An email sent to members of the Los Angeles Aging Advocacy Coalition (LAAAC) expressed concern about the future of Project Homekey, particularly when it comes to housing senior citizens. “As you can imagine, what these projects are doing is prioritizing housing resources for the unforeseeable future,” the August 5 email from LAAAC’s managing director read. “Meaning that if you ‘miss the boat’ and aren’t granted one of these units now, it might be a while until resources are available for you.”
Homeless advocates and downtown business interests alike are also concerned about temporary housing options beginning to evaporate, fearing that it will send people to already overburdened shelters or back onto the streets.
“Folks who wanted help, who were housed in pop-up shelters, were at a point in their experience with homelessness that they were seeking assistance and care,” says Estela Lopez of the Downtown Industrial District business improvement district. “Now we’re turning them back to the streets; we are losing the battle.”

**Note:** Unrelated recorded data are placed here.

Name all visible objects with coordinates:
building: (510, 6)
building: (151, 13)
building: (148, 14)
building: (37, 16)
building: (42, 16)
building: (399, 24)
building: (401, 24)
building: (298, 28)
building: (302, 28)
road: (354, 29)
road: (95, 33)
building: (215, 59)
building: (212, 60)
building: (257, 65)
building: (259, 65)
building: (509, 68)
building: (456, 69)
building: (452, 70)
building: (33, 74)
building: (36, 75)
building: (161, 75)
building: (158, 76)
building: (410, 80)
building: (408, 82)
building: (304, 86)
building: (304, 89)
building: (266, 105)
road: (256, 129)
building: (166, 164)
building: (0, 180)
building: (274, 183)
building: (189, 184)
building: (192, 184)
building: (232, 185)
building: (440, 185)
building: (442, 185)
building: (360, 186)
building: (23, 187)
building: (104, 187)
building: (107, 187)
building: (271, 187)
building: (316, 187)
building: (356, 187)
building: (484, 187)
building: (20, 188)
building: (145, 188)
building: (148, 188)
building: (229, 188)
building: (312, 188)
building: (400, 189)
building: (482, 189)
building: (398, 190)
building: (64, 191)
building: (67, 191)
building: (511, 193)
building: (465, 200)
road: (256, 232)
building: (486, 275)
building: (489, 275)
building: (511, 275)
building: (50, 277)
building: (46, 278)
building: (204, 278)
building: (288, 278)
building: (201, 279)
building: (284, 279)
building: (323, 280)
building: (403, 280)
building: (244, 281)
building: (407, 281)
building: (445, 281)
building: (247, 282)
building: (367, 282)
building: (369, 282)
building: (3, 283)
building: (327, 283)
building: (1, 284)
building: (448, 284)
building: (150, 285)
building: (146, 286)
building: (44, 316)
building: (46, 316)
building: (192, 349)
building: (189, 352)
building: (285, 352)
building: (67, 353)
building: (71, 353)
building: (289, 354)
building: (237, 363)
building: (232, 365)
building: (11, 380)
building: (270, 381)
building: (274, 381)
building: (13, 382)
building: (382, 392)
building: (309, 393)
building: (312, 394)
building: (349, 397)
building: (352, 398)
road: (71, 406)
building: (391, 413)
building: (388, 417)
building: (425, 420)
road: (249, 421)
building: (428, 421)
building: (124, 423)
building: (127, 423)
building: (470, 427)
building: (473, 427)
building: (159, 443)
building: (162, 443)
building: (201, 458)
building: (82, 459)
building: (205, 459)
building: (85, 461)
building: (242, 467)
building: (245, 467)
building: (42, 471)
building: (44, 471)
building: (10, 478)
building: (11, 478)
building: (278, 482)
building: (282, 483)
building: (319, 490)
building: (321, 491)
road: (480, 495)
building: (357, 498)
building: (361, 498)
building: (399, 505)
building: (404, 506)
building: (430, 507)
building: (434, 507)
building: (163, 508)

Despite the temporary programs and the recent opening of bridge shelters in both Los Feliz and Van Nuys, Reverend Andy Bales, CEO of Union Rescue Mission, says Los Angeles’ handling of the homelessness crisis is the “picture of failure.”
“It’s true that the mayor and LAHSA are going to create 7,000 more units, or going to rent 7,000 more motel rooms, but that won’t even get us back to where we were previously, pre-pandemic,” Bales says. “And pre-pandemic, we were at the highest amount of people on the street ever. So right now, I can accurately say that we have the most people we’ve ever had on the street, and it’s not being addressed urgently.”
The Union Rescue Mission, located in the heart of Skid Row, has had to reduce its maximum occupancy due to the coronavirus, decreasing capacity from 1,000 to just 550. Bales says the situation is at a breaking point.
“Every time I hear somebody saying from our city or county how great we’re doing, they are not right,” Bales says. “There’s no other county or city that has anywhere near the number of people on the streets.”
Lopez wonders how Measure H and Prop HHH resources are being allocated. “There is money going into the homelessness space, but our battle has been an abject failure,” she says.
Marston explains that finding housing and potentially permanent shelters is “not a zero-sum game,” and that LAHSA is taking a “holistic approach” to the homeless housing crisis, looking at the existing spaces as well as new sites. According to the governor’s office, the state has earmarked $1.3 billion in funds for cities and counties to put toward buildings that will become Homekey facilities.
“What’s unique about this moment is that we have unprecedented buy-ins, support, and political will to get these things done, and we’ve built a ton of momentum in activating a faster response,” Marston says. “I’m hopeful that all the momentum we’ve built to get people inside quickly can be maintained.”
People working on the streets to connect the homeless with housing and resources are not as hopeful.
“We can’t adapt the needs of the people to the system that we’ve set up,” Bales says. “It’s a total disenfranchisement. People are reduced to survival mode out here.”